Mumbai, Sept. 4: Hope-starved investors who have been promised dividends that flow into US-64 coffers from stock investments cannot count chickens before they hatch. While the money parked by the troubled scheme in shares is awesome, pay-outs come in dribs and drabs.
Warning that hopes of a reasonable dividend this year could turn out to be an apparition, analysts say US-64’s dividend income that will be transferred to UTI-I was around Rs 316.56 crore in the last financial year. The amount is niggardly when compared with the scheme’s mammoth unit capital of around Rs 12,000 crore.
That, say analysts, is hardly surprising. Dividend income is a piffling sum when measured against the market value of shares, which are bought and sold not for the returns they offer every year, but for capital appreciation.
The major equity investments of US-64 are Reliance Industries, which adds up to 9 per cent of its portfolio in value terms. ITC and Reliance Petroleum account for 6.30 per cent and 4.5 per cent approximately. Other shares held by the scheme are Lever, BPCL, Infosys, ICICI Bank, MTNL, Nalco, L&T, Tisco, Hindalco, SBI, HDFC, Satyam and Zee. The entire equity pile commanded a market value of Rs 8,050 crore in June 2002.
At the same time, US-64 has been pruning its equity exposure and is reported to have reduced its stake in 194 firms in line with a plan to achieve a 55:45 debt-equity mix.
Finance secretary S. Narayan said on Tuesday dividends from companies received by US-64 will be passed on to investors, not retained to bolster the fund’s net asset value (NAV). What sweetened the bait was the announcement that the money would not be taxed.
ITC, one of the companies in which UTI’s flagship scheme has poured in massive amounts, fetches a dividend income of Rs 16.85 crore only, analysts say. While its contribution to the dividend income is measly, the company’s shares are valued over Rs 800 crore.
“The dividend income in US-64 would translate into an insignificant amount,” said Dhirendra Kumar of Value Research, a premier mutual fund tracker. Some say sops offered by the government might not cut ice with investors. “These are not tempting enough to stay back.”
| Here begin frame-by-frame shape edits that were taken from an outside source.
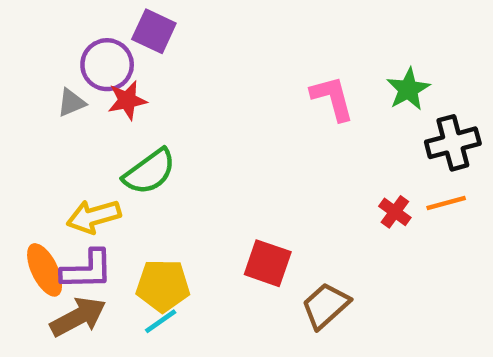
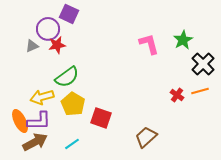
black cross: (453, 143) -> (203, 64), turned -30
red square: (268, 263) -> (101, 118), moved
yellow pentagon: (163, 286) -> (73, 104), moved, turned 30

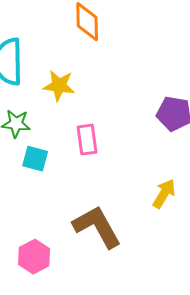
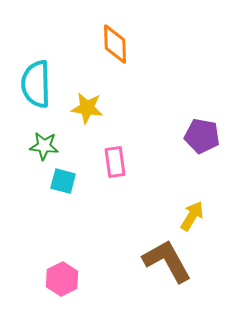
brown L-shape: (97, 227) -> (167, 261), moved

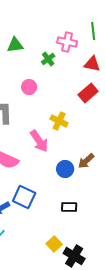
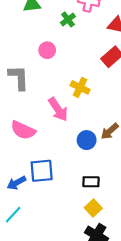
blue square: (24, 197) -> (42, 171), turned -30
yellow square: (54, 244) -> (93, 208), moved

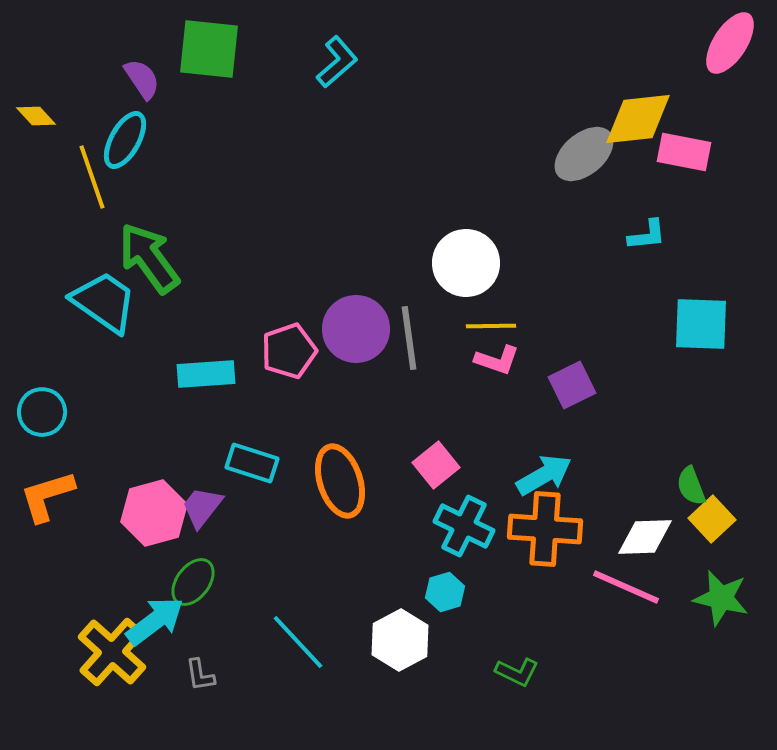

The government had announced tax sops for investors in US-64, primarily to stem redemption pressure. It included exemption from income and dividend tax on dividend earnings, besides waiver of capital gains tax on income from the sale of the holdings.
The announcements were prompted by fears that UTI would be swamped with redemption demands — something that would deepen the government’s fiscal woes.
If the redemption pressure on US-64 is contained at negligible levels, the government will be spared Rs 6000 crore from the kitty made for the scheme. The finance ministry had committed itself to over Rs 14,600 crore to meet possible liabilities from UTI’s assured return schemes.
“The best way to keep the flock together would be to enhance earnings by continuing with strategic sales,” said analysts. “Doing so would maximise the value of its portfolio. The other option, of course, is to hope for the best by praying for the markets to recover.”